This document elaborates on the types of metrics available in ngx_wasm_module, how they are stored in memory, and how to estimate the amount of slab_size memory necessary for your use-case.
- Types of Metrics
- Name Prefixing
- Histogram Binning Strategies
- Histogram Update and Expansion
- Memory Consumption
- Shared Memory Allocation
- Nginx Reconfiguration
In accordance with Proxy-Wasm specifications, a "metric" is either a counter, a gauge, or a histogram.
- A counter is an unsigned 64-bit int that can only be incremented.
- A gauge is an unsigned 64-bit int that can take arbitrary values.

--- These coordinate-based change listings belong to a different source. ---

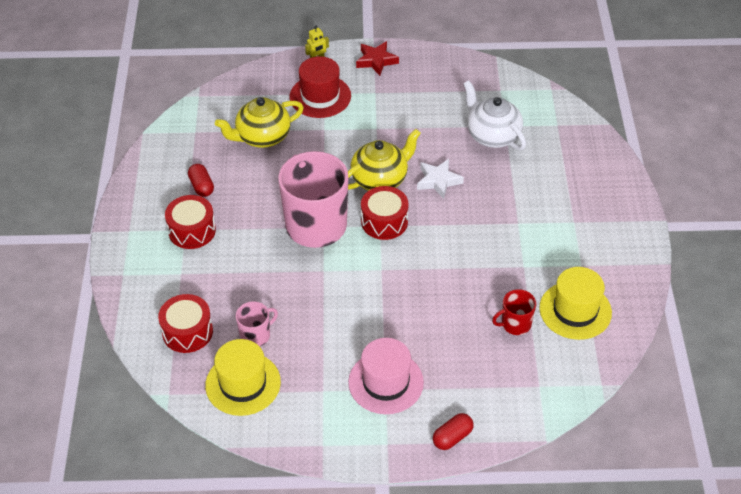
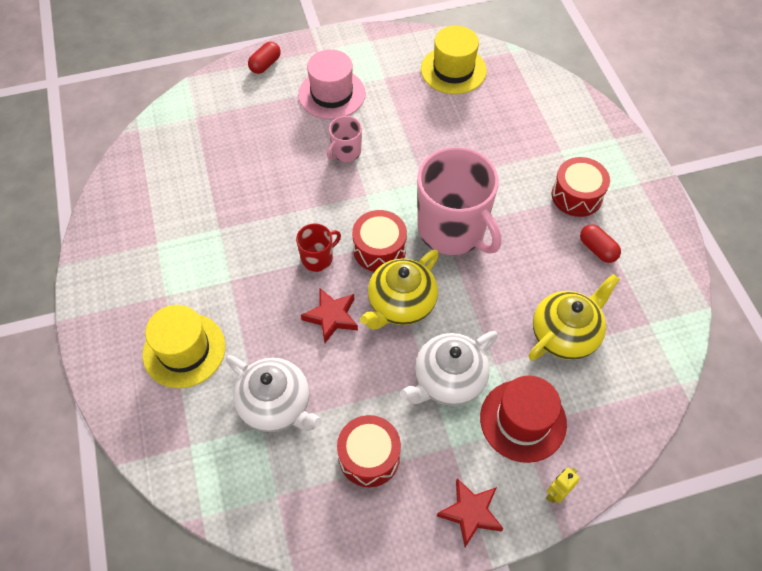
camera: 165 degrees right, 10 degrees up
red drum [158,294,213,353] -> red drum moved to [337,415,401,487]
pink mug [236,301,278,347] -> pink mug moved to [327,116,362,162]
white star [417,159,464,199] -> red star [301,288,358,343]
red mug [492,289,536,335] -> red mug moved to [296,224,341,272]
yellow hat [539,267,612,340] -> yellow hat moved to [142,305,225,388]
none -> white teapot [400,331,498,406]

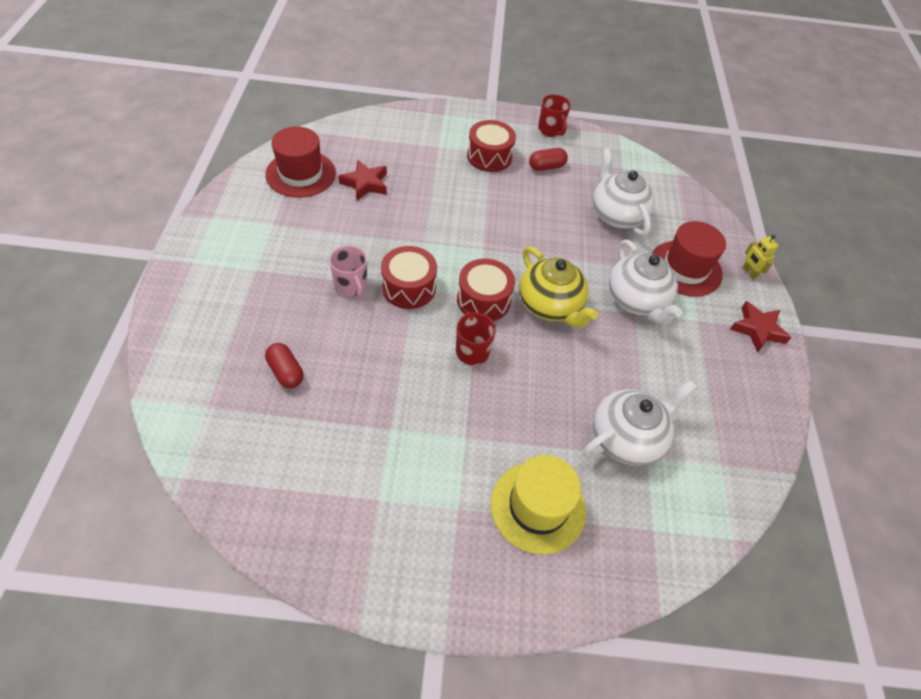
camera: 75 degrees left, 5 degrees down
red capsule [248,42,281,74] -> red capsule moved to [265,343,303,388]
pink hat [298,49,366,119] -> none
red star [301,288,358,343] -> red star moved to [338,160,387,201]
red drum [337,415,401,487] -> red drum moved to [381,246,437,309]
pink mug [417,147,501,255] -> none
yellow hat [421,26,487,94] -> red hat [265,126,336,198]
yellow teapot [529,274,620,361] -> white teapot [593,148,655,236]
none -> red mug [538,94,571,137]

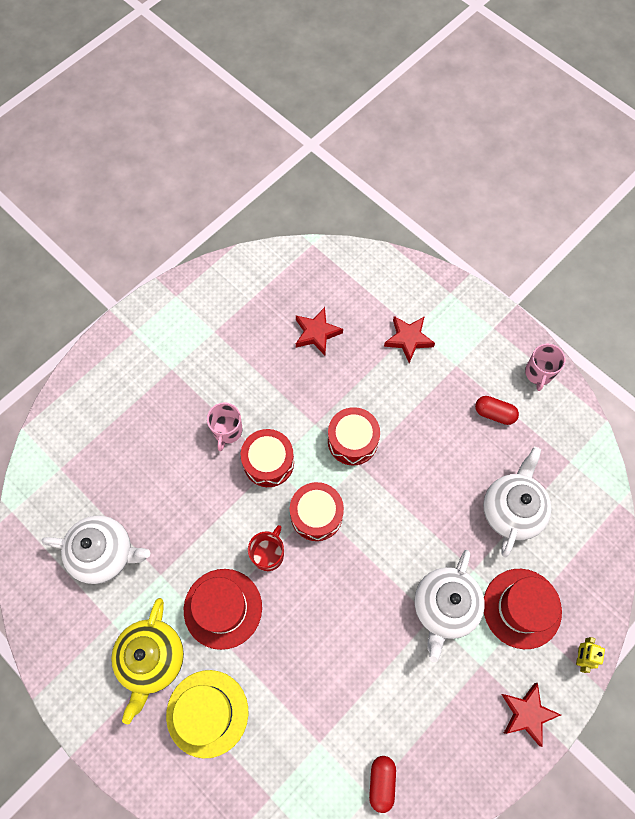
camera: 45 degrees right, 15 degrees up
red hat [265,126,336,198] -> red hat moved to [184,569,262,650]
red capsule [265,343,303,388] -> red capsule moved to [369,756,396,813]
red drum [467,120,516,172] -> red drum moved to [328,407,380,466]
yellow teapot [519,246,598,328] -> yellow teapot moved to [111,598,184,724]
red mug [538,94,571,137] -> pink mug [525,344,566,391]
white teapot [583,380,697,466] -> white teapot moved to [42,515,150,584]
none -> red star [384,316,435,363]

- A histogram represents range frequencies of a variable and can be defined as a
set of pairs of ranges and counters.
For example, the distribution of response time of HTTP requests can be
represented as a histogram with ranges
[0, 1]
,(1, 2]
,(2, 4]
, and(4, Inf]
. The 1st range counter would be the number of requests with response time less or equal to 1ms; the 2nd range counter represents requests with response time between 1ms and 2ms; the 3rd range counter are requests with response time between 2ms and 4ms; and the last range counter are requests with response time bigger than 4ms.
To avoid naming conflicts between Proxy-Wasm filters, the name of a metric is
always prefixed with colon-separated metadata: pw:{filter_name}:
. This means
that a metric named a_counter
inserted by a_filter
will have its name stored
as: pw:a_filter:a_counter
.
Thus, the maximum length of a metric name configured via max_metric_name_length is enforced on the prefixed name and may need to be increased in some cases.
By default, histograms use a logarithmic-binning strategy. This is the only available binning strategy when using the Proxy-Wasm SDK at this time.
As an example of logarithmic-binning, take the histogram with ranges (i.e.
"bins") [0, 1] (1, 2] (2, 4] (4, Inf]
: each bin's upper-bound is growing in
powers of 2: 2^0
, 2^1
, and 2^2
. In logarithmic-binning, a value v
being
recorded is matched with the smallest power of two that is bigger than v
. This
value is the upper-bound of the bin associated with v
. If the histogram
contains or can contain such a bin, then its counter is incremented. If not, the
bin with the next smallest upper-bound bigger than v
has its counter
incremented instead.
In ngx_wasm_module, logarithmic-binning histograms are created with one
initialized bin with upper-bound 2^32
. The counter for this bin is incremented
if it is the only bin whose upper-bound is bigger than the recorded value.
When a value v
is recorded and its bin does not yet exist, a new bin with the
upper-bound associated with v
is initialized and its counter is incremented.
A logarithmic-binning histogram can contain up to 18 initialized bins.
Through the Lua FFI library provided with this module, histograms can also be created with a fixed set of bins with user-defined upper-bounds. These histograms store values exactly like the logarithmic-binning ones, except the number of bins and their upper-bounds are user-defined and pre-initialized.
A custom-binning histogram can contain up to 18 bins (17 user-defined bins + one
2^32
upper-bound bin). Custom-binning histograms cannot be expanded with new
bins after definition.
The space occupied by a metric in memory contains:
- Its name.
- Its value.
- And the underlying structure representing the metric in the shared key-value store memory (see slab_size).
While the key-value structure has a fixed size of 96 bytes, the sizes of name and value vary.
In memory, the value of a counter or gauge occupies 8 bytes + 16 bytes per worker process. The value size grows according to the number of workers because metric values are segmented across them: Each worker has its own segment of the value to write updates to. When a metric is retrieved, the segments are consolidated and returned as a single metric value. This storage strategy allows metric updates to be performed without the aid of shared memory read/write locks at the cost of 16 bytes per worker.
Histogram values have a baseline size of 8 bytes + 24 bytes per worker process. However, histograms also need extra space per worker for bins storage. Bins storage costs 4 bytes + 8 bytes per bin. Thus, a 5-bin histogram takes: 8 bytes + (24 + 4 + 5*8), so 68 bytes per worker.
As such, in a 4-workers setup, a counter or gauge whose name is 64 chars long occupies 168 bytes, and a 5-bin histogram with the same name length occupies 408 bytes. A 18-bin histogram with the same length name occupies 856 bytes.
Nginx employs a shared memory allocation model that enforces allocation size to be a power of 2 greater than 8; nonconforming values are rounded up, see Nginx shared memory.
For instance, this means that an allocation of 168 bytes ends up occupying 256 bytes of shared memory. This should be taken into consideration when estimating the total space required for a group of metrics.
If Nginx is reconfigured with a different number of workers or a different slab_size value, existing metrics need to be reallocated into a new shared memory zone at reconfiguration time. This is due to the metric values being segmented across workers.
As such, it is important to make sure that the new slab_size value is large enough to accommodate existing metrics, and that the value of max_metric_name_length is not less than any existing metric name.